A controversa queda de Nicolás Maduro gerou uma onda de esperança entre milhões de venezuelanos espalhados pelo mundo. Após a intervenção liderada pelos Estados Unidos que retirou o líder autoritário do poder, muitos imigrantes acreditaram que finalmente chegaria o momento de voltar para casa. No entanto, meses depois da intervenção, a maioria ainda permanece fora da Venezuela. As informações são do The New York Times.
Segundo dados das Nações Unidas, cerca de oito milhões de venezuelanos deixaram o país nos últimos 11 anos, transformando a crise migratória da Venezuela em uma das maiores do planeta. Embora alguns tenham migrado para os Estados Unidos e Europa, a maioria segue vivendo em países da América Latina, como Colômbia, Brasil, Peru, Chile e Argentina.

A expectativa de retorno ganhou força logo após a captura de Maduro. Em cidades como Buenos Aires, Santiago e Montevidéu, venezuelanos comemoraram nas ruas e nas redes sociais. Muitos passaram a discutir a possibilidade de reconstruir a vida no país de origem.
“Eu vou voltar”, repetiam migrantes venezuelanos em mercados, restaurantes e encontros familiares após a notícia da queda do regime.
Apesar da euforia inicial, a realidade econômica e política da Venezuela continua sendo um obstáculo para o retorno em massa.
Economia ainda preocupa
Mesmo após a saída de Nicolás Maduro, a Venezuela segue enfrentando graves problemas estruturais. A inflação continua alta, os salários permanecem baixos e serviços básicos como água e energia elétrica ainda apresentam falhas frequentes.
Além disso, organizações internacionais apontam que a estrutura política ligada ao antigo regime continua ativa, gerando insegurança entre opositores e exilados políticos.
Uma pesquisa da ONU realizada em fevereiro mostrou que apenas 9% dos venezuelanos entrevistados em países da América Latina pretendem retornar à Venezuela no próximo ano.

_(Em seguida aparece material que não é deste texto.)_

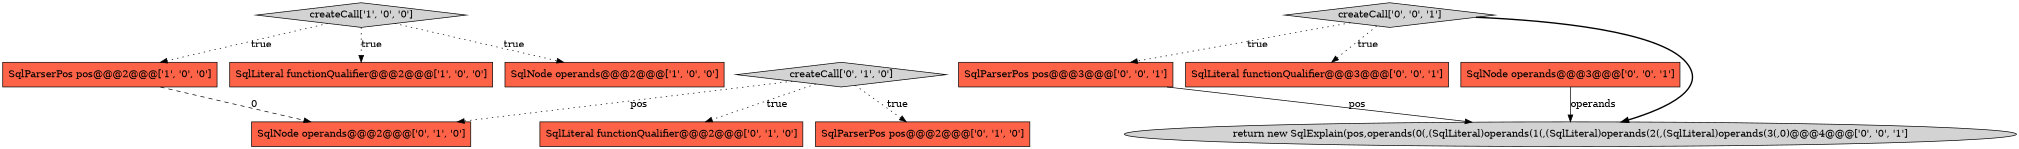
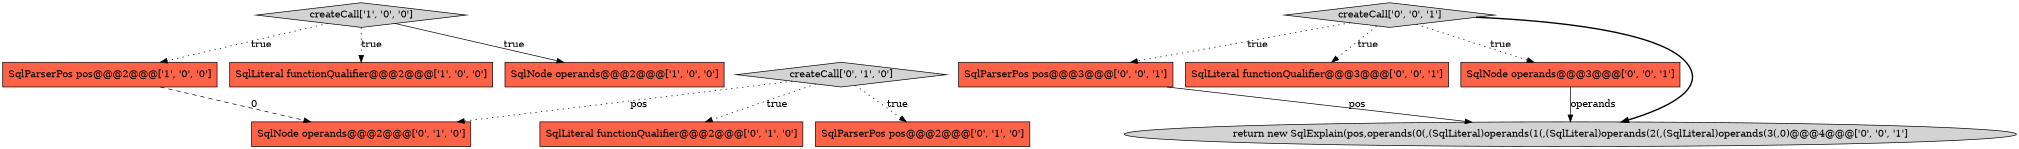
  digraph {
    node [fillcolor=tomato shape=box style=filled]
    edge [style=dotted]
    n1 [label="SqlNode operands@@@2@@@['0', '1', '0']"]
    n2 [label="SqlParserPos pos@@@2@@@['1', '0', '0']"]
    n3 [label="SqlLiteral functionQualifier@@@2@@@['0', '1', '0']"]
    n4 [fillcolor=lightgray label="createCall['0', '0', '1']" shape=diamond]
    n5 [label="SqlParserPos pos@@@3@@@['0', '0', '1']"]
    n6 [label="SqlLiteral functionQualifier@@@3@@@['0', '0', '1']"]
    n7 [label="SqlNode operands@@@3@@@['0', '0', '1']"]
    n8 [fillcolor=lightgray label="return new SqlExplain(pos,operands(0(,(SqlLiteral)operands(1(,(SqlLiteral)operands(2(,(SqlLiteral)operands(3(,0)@@@4@@@['0', '0', '1']" shape=ellipse]
    n9 [label="SqlLiteral functionQualifier@@@2@@@['1', '0', '0']"]
    n10 [label="SqlNode operands@@@2@@@['1', '0', '0']"]
    n11 [fillcolor=lightgray label="createCall['1', '0', '0']" shape=diamond]
    n12 [fillcolor=lightgray label="createCall['0', '1', '0']" shape=diamond]
    n13 [label="SqlParserPos pos@@@2@@@['0', '1', '0']"]
    n2 -> n1 [label=0 style=dashed]
    n4 -> n5 [label=true]
    n4 -> n6 [label=true]
+   n4 -> n7 [label=true]
    n4 -> n8 [style=bold]
    n5 -> n8 [label=pos style=solid]
    n7 -> n8 [label=operands style=solid]
    n11 -> n2 [label=true]
    n11 -> n9 [label=true]
-   n11 -> n10 [label=true]
+   n11 -> n10 [label=true style=solid]
    n12 -> n1 [label=pos]
    n12 -> n3 [label=true]
    n12 -> n13 [label=true]
  }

Para muitos migrantes, a mudança no comando do país não foi suficiente para garantir estabilidade.
Venezuelanos reconstruíram a vida fora do país
Outro fator que dificulta o retorno é o fato de milhões de venezuelanos já terem reconstruído suas vidas no exterior.
Em cidades como Buenos Aires e Santiago, comunidades venezuelanas cresceram nos últimos anos, impulsionando negócios, restaurantes e novos empreendimentos.
Muitos trabalham no setor informal, especialmente em aplicativos de entrega e serviços autônomos. Outros conseguiram estabilizar a vida financeira e priorizam o futuro dos filhos fora da Venezuela.
“Quero dar uma educação melhor para minha filha. Por isso, fico”, afirmou uma venezuelana que vive atualmente na Argentina.
Especialistas apontam que o retorno em massa dependerá não apenas de mudanças políticas, mas também da recuperação econômica do país e da garantia de segurança para a população.
Intervenção dos EUA divide opiniões
A atuação dos Estados Unidos também gerou controvérsia entre venezuelanos.
Embora parte da população tenha comemorado a retirada de Maduro, muitos criticam o fato de Washington ter mantido alianças com integrantes do antigo governo para garantir acordos ligados ao petróleo e recursos naturais da Venezuela.
A decisão da Casa Branca de reconhecer Delcy Rodríguez como nova presidente também provocou frustração entre opositores.
Para muitos exilados, a expectativa era de uma transição democrática mais rápida e profunda.
Crise migratória continua
Mesmo após a mudança no comando do país, organizações internacionais afirmam que ainda não houve aumento significativo no número de venezuelanos retornando ao país.
A tendência, segundo especialistas, é que o fluxo migratório continue dependendo da capacidade da Venezuela de oferecer estabilidade econômica, empregos, segurança e serviços básicos.
Enquanto isso, milhões de venezuelanos seguem tentando construir a vida longe de casa, divididos entre a esperança de voltar e o medo de encontrar o país ainda mergulhado em crise.